Among the ways in which I have striven to replicate Carroll’s writing, I have retained the characteristic long, tortuous sentences formed from the piling up of clauses punctuated by colons and semi-colons, and the frequent passive constructions, which in Yiddish are typically rendered in the active mode (using the impersonal pronoun me or men: for example, me hot geboyt a hoyz ‘a house was built’). I have avoided gratuitous Yiddishisms and favored literal over idiomatic renderings wherever possible (an exception, is the irreplaceable halevay, meaning ‘I wish that … would that … if only’. I have attempted to differentiate between the speech patterns of the various characters, and have given preference to more commonplace words of Germanic origin over more sophisticated ones of Hebrew-Aramaic derivation, as befitting a work for children. Moreover, I have translated the songs and verses, as closely as was possible, instead of substituting Yiddish equivalents, while also keeping the rhymes. 

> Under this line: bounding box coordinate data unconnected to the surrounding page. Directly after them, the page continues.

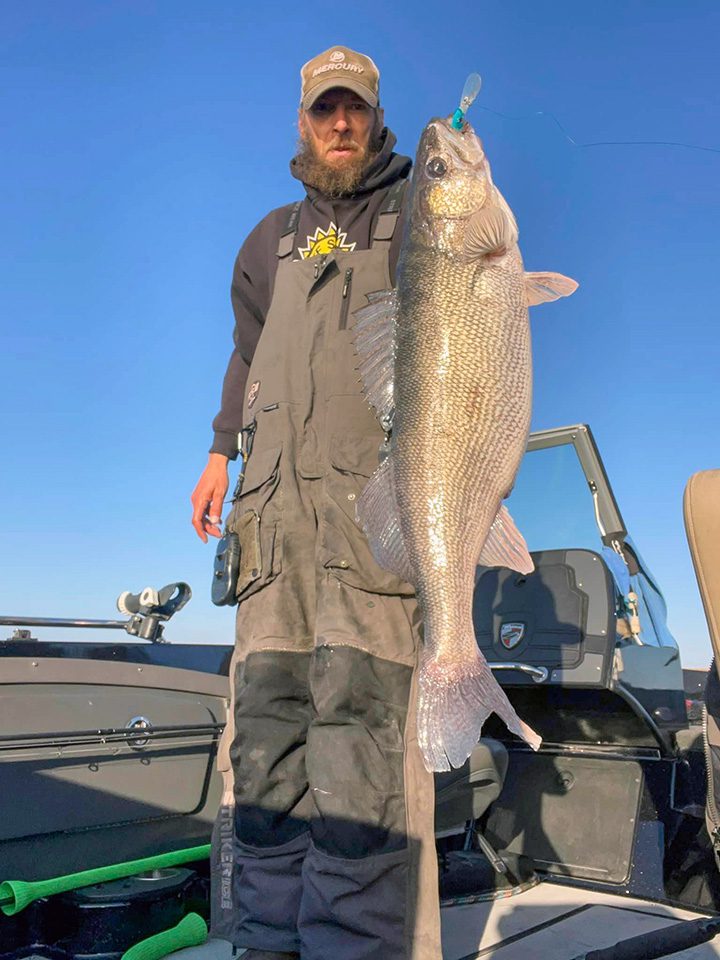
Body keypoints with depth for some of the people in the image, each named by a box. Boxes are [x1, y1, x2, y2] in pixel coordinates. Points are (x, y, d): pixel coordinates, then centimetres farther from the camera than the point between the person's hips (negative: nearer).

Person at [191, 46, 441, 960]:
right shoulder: (273, 236, 27)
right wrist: (220, 452, 24)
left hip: (377, 484, -4)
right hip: (277, 492, 4)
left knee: (355, 703, -14)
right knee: (265, 699, -2)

Not of least importance, I have been faithful to Carroll’s whimsical predilection for puns and wordplay, a genre of writing found often in English literature but, to my knowledge, rarely in Yiddish. Such linguistic play is usually not readily trans­lateable into other languages; however, I have not hesitated to take liberties with Yiddish words so as to create comparable puns, neologisms, mispronunciations, and malapropisms, that capture the humor and spirit of Carroll’s own.	 	 
A word on the subject of gender, as Yiddish is a gendered lan­guage. My policy has been to refer to specific personified animals or other non-human creatures using their “real” gender rather than their grammatical one. I believe that this is customary in some gendered languages, such as with pets. Thus applied to the Dremlmoyz, who is grammatically feminine (di moyz ‘mouse’) but whom I take to be of male gender (its Tea-Party companions would hardly treat a female so outrageously), I use the appropriate masculine articles and pronouns. Whereas the sex of the majority of the non-human characters mentioned individually is unspecified, I arbitrarily assume them to be male, the exceptions being the canary and the old Crab at the Caucus, the Pigeon, and of course Dinah the cat. Among the former group, the Cheshire-Cat I likewise assume to be male and refer to accordingly (a generic ‘cat’, di kats, is feminine; der koter or ‘tomcat’, would have been another option).	 	 
In the transliteration from Hebrew to Romanized letters, I have followed the standardized spelling adopted in 1936 at a conference in Vilna sponsored by the YIVO Institute for Jewish Research. There are no capital letters in Yiddish print or script, but they are naturally required in an English transliteration.